To be fair, we didn't play with the really gritty rules like Italian troops (who fight for both sides, natch) and really finicky stacking rules (every member of the Commonwealth seems to have a different size!) but they don't seem to change gameplay much.

Which leads us to the eternal question (paraphrasing the fellow from the Folger's Crystals commercial) "How does it play?!"


"Well, play it!"

Pretty well!  The Young Traveler and Trini played the Axis, conferring each turn on the best defensive strategy.  Trini noted that, of all the games she's played to date, this one felt the most immersive—that she was really a general taking all sorts of considerations into account.

Janice and I teamed up as the Allies, and it was rough.  There really is no quick way to do anything, and we had quite a lot of bad rolls at the beginning.  We weren't even able to take Naples in the many hours we played, which is the linchpin to success in southern Italy as it frees up forces to make another amphibious invasion.

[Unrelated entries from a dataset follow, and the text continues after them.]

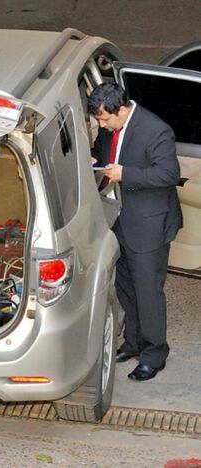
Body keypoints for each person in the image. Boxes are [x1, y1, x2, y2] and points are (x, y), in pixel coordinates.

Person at [88, 82, 182, 382]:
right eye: (99, 120)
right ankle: (133, 343)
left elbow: (168, 174)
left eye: (105, 119)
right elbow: (102, 150)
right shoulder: (110, 125)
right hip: (120, 219)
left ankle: (154, 354)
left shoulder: (156, 130)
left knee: (148, 291)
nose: (102, 125)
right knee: (126, 288)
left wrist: (125, 173)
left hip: (149, 225)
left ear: (122, 109)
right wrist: (95, 161)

Ultimately, it's a slow slog of a game.  The Allies must be patient, but also master the art of threatening multiple invasions at any given time.  As for the Axis, there are no daring Rommel or Manstein thrusts to undertake.  It's all about skillful retreats; if you're attacking, you're probably making a mistake…or the Allies have pulled quite the boner.

But it's definitely a beautiful game with a lot of fascinating new developments.  Certainly, there's nothing like it on the market, in style or subject.  If you've played out D-Day, and you've got a long weekend…or a string of short ones, this is a great game to take out for a spin.